For the first time all day, I cracked up. But I stopped when I saw the look on her face. “You? What'd you ever do bad? Creator knows I've seen everything. No, you're not going to Hell. I did think you'd already be in Heaven by now. I must've screwed things up bad at the pond.”

Heidi leaned back against the bench just as we went through a bunch of trees that made the world look darker than ever. The only light that came through every once in a while shined from the porch lights people had left on at farmhouses. Otherwise, we were in the dark and I had no clue where we were even going.
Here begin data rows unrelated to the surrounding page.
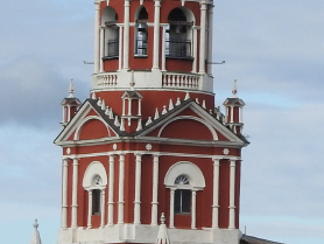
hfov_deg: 3.4
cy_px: 99
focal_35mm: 584
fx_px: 5471
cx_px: 462
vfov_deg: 2.6
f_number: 5
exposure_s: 1/640
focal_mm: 22.4
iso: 100
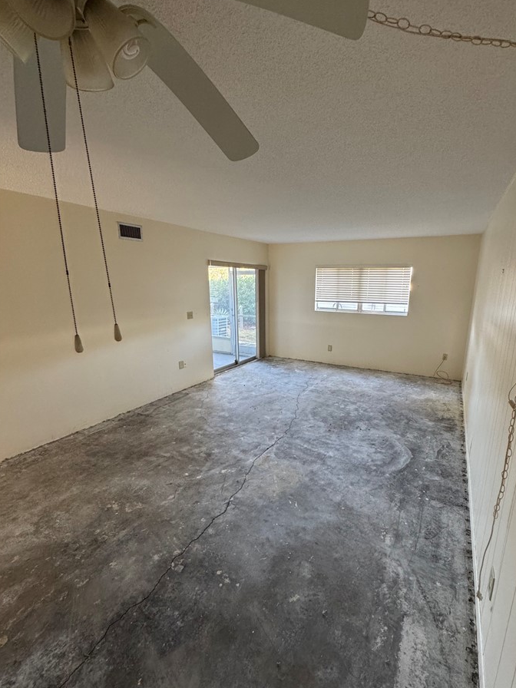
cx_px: 290
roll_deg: -0.7
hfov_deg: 77.8
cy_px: 357
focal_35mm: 16
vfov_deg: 94.5
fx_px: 318
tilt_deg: -14.3
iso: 320
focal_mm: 2.22
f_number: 2.2
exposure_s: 1/81
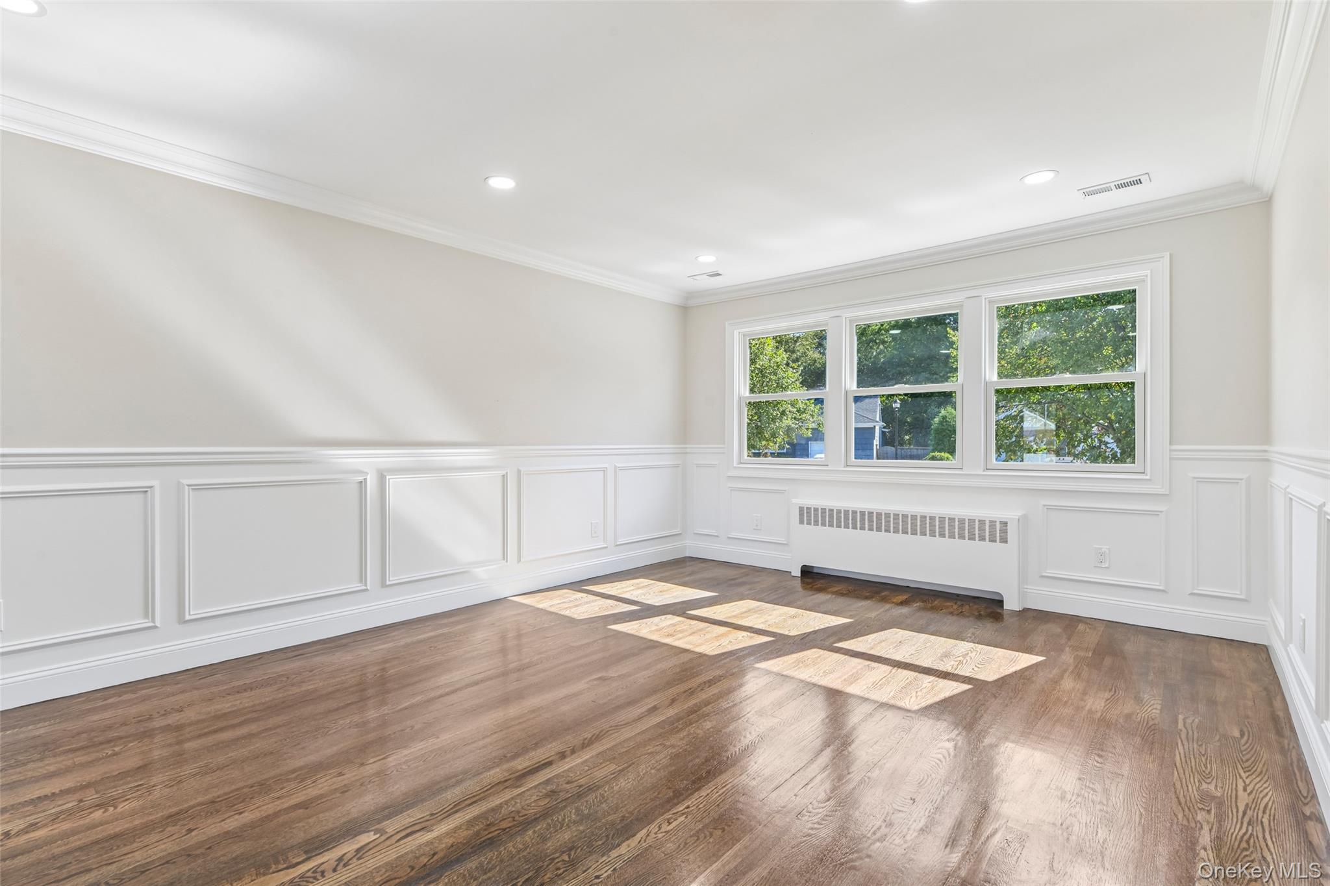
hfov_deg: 93.3
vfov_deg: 70.4
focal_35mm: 17
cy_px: 443
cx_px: 665
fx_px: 628
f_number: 9
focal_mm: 17
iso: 200
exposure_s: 1/60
“This is really happening, isn't it?” she said. “I keep thinking I am going to wake up and have it all be a dream, that tomorrow, I'll have another chance.”
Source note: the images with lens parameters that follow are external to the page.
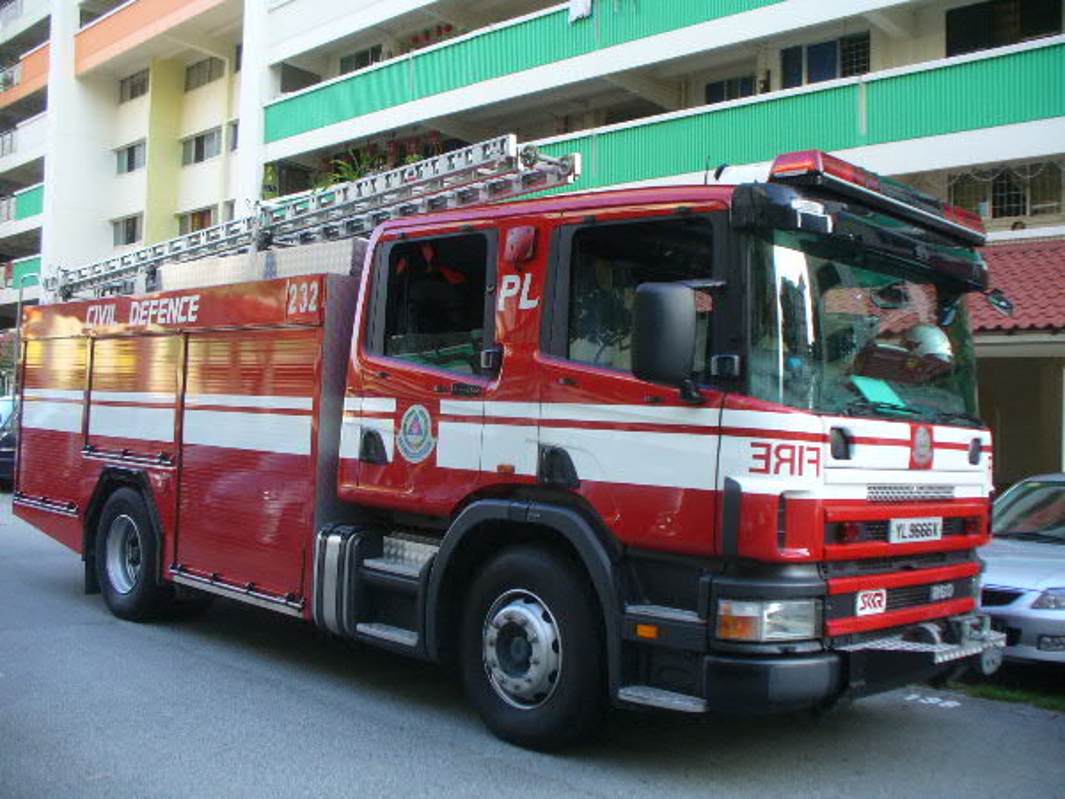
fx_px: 1138
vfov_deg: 38.7
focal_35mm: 37
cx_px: 532
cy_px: 400
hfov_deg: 50.1
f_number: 2.8
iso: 100
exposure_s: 1/60
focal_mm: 6.1
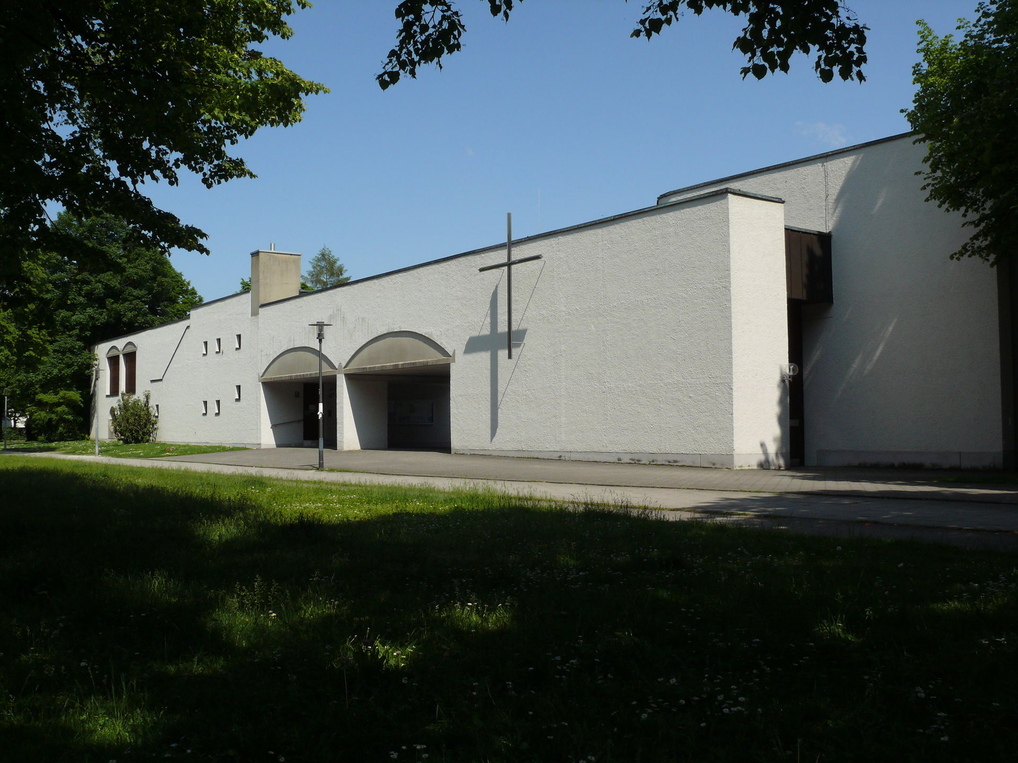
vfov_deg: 40.7
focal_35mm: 35
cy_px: 382
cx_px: 509
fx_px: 1029
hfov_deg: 52.6
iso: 100
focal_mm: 7.4
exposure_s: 1/400
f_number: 7.1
Her voice went that bendy way it goes before you cry, and she stopped talking and bit her lower lip until it turned whitish. I hoped that'd keep her from springing an eye leak, but I came around to her side of the table anyway, in case she wanted to do it on my shoulder. I could always lift her head off of me in case she started leaking snot on the canvas.

The tracks sloped uphill and the train lurched. She
turned toward the window so our shoulders didn't even touch. There was a tunnel ahead, a hole cut into a mountain.

“What about you?” she said. “How long did it take you to get over being dead, and knowing you'd never get to do any of the stuff you wanted to do?”

“No point in talking about that.”

“Come on. What else are we going to talk about?”

“Truth?”

She nodded. The train whistle blew again, and the lights flickered as we hit the tunnel.

“Never thought about my future because I knew I didn't have one.”

Heidi stared at me like I'd just sprouted horns.

“I've never met anyone who didn't think about the future before.” Her face was a big question mark. Darcy Parker would've been proud. “It was pretty much a rule in my house. You saw how it was. Good grades. Impressive activities. Check and check. It was all so we could be successful. All I ever really wanted to do was draw, but you know what my parents thought of that. I don't even think they noticed when I stopped showing them my stuff. But even then, I still thought about the future as this thing, this thing with possibilities, this thing that would actually happen at some point.”

She got real quiet.

I poked her in the arm a little.

“Well, it wasn't like I wasn't thinking about anything. Just not the future. Best I could do was have a good time as long as the ride lasted.”

She put my hand back on the table. “Did you?”

“Actually, yeah. I just didn't realize it at the time. But what would plans for my future have done to make my life any better? What was the point? I saw what Pop's day was like and didn't want any part of it. He got up before sunrise. Went to work at the base. Busted his butt fixing planes. Came home. Drank beer, watched
America's Deadliest Animal Attacks
or whatever on TV, fell asleep in his La-Z-Boy. On weekends, he'd fix stuff that got broke around the house or work on his model train set, which we used to do together until that one time I spilled Coke on a switch tower and he yelled at me until his voice kicked out. I kept my distance after that, and so did he. It was like I broke the switch tower and he broke what was left of us. Every so often he'd ask me about homework or getting a job, but we both knew we were just going through the motions, and that there was nothing much ahead for me, less even than he had.”

She sat there watching me and we finally blasted out of the tunnel. My nose started to sting a little bit, but I just rubbed it and kept on going. I was glad she didn't ask me any more about Howard or rehab or Pop. I didn't have any answers about why she couldn't Commune with the living, or why she hadn't flown up yet. I wished I knew where to look for the handbook.